Sweat of My Brow

A poem on the nobility of work in technological age.
==special note==

What value this? To what end these?
To sort, to scan, to type the keys,
To file, to phone, to read the mail,
To meet, to melt as air grows stale?

Were we not naked once, and wild?
Deeds and natures reconciled?
Did not our fathers' backs and hands
Raise up these walls, restore these lands?

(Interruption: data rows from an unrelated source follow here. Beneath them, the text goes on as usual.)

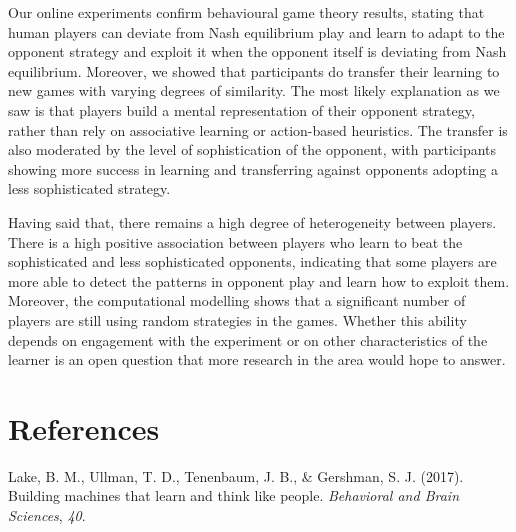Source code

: \documentclass[man,floatsintext]{apa6}
\begin{document}
Our online experiments confirm behavioural game theory results, stating that human players can deviate from Nash equilibrium play and learn to adapt to the opponent strategy and exploit it when the opponent itself is deviating from Nash equilibrium. Moreover, we showed that participants do transfer their learning to new games with varying degrees of similarity. The most likely explanation as we saw is that players build a mental representation of their opponent strategy, rather than rely on associative learning or action-based heuristics. The transfer is also moderated by the level of sophistication of the opponent, with participants showing more success in learning and transferring against opponents adopting a less sophisticated strategy.

Having said that, there remains a high degree of heterogeneity between players. There is a high positive association between players who learn to beat the sophisticated and less sophisticated opponents, indicating that some players are more able to detect the patterns in opponent play and learn how to exploit them. Moreover, the computational modelling shows that a significant number of players are still using random strategies in the games. Whether this ability depends on engagement with the experiment or on other characteristics of the learner is an open question that more research in the area would hope to answer.

\newpage

\hypertarget{references}{%
\section{References}\label{references}}

\begingroup
\setlength{\parindent}{-0.5in}
\setlength{\leftskip}{0.5in}

\hypertarget{refs}{}
\leavevmode\hypertarget{ref-lake2017building}{}%
Lake, B. M., Ullman, T. D., Tenenbaum, J. B., \& Gershman, S. J. (2017). Building machines that learn and think like people. \emph{Behavioral and Brain Sciences}, \emph{40}.

\endgroup
\end{document}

Were I set free to tread the field --
Shirt off my back -- and bravely wield
The scythe, the sword, the wheel, the plow,
Would I wish for...what I do now?

I sit, I sort, I think, I plan.
Do these things make me less a man?
Do strain, grit, struggle, sweat and toil,
To split the block and turn the soil,
Make me more noble, or just tired?

I need to know -- I've just been fired.


 

©1997 Squeaky Toy Music

SPECIAL NOTE

On Sunday, July 14, 2002, this poem was read on National Public Radio's The Next Big Thing. The program is hosted on New York's leading NPR station, WNYC, by Dean Olsher. The show ran twice, at 11 AM and 1 PM. Reading the poem was Alice Quinn, president of the Poetry Society of America (PSA) and poetry editor for the New Yorker Magazine.

The poem was chosen from over 400 entries to represent the Adult category of the Poetry in Motion Contest, sponsored by the PSA. Winning poems appear on NYC MTA subways and buses, along with the likes of Tennyson and Hopkins.

Alas, the poem did not win the overall contest.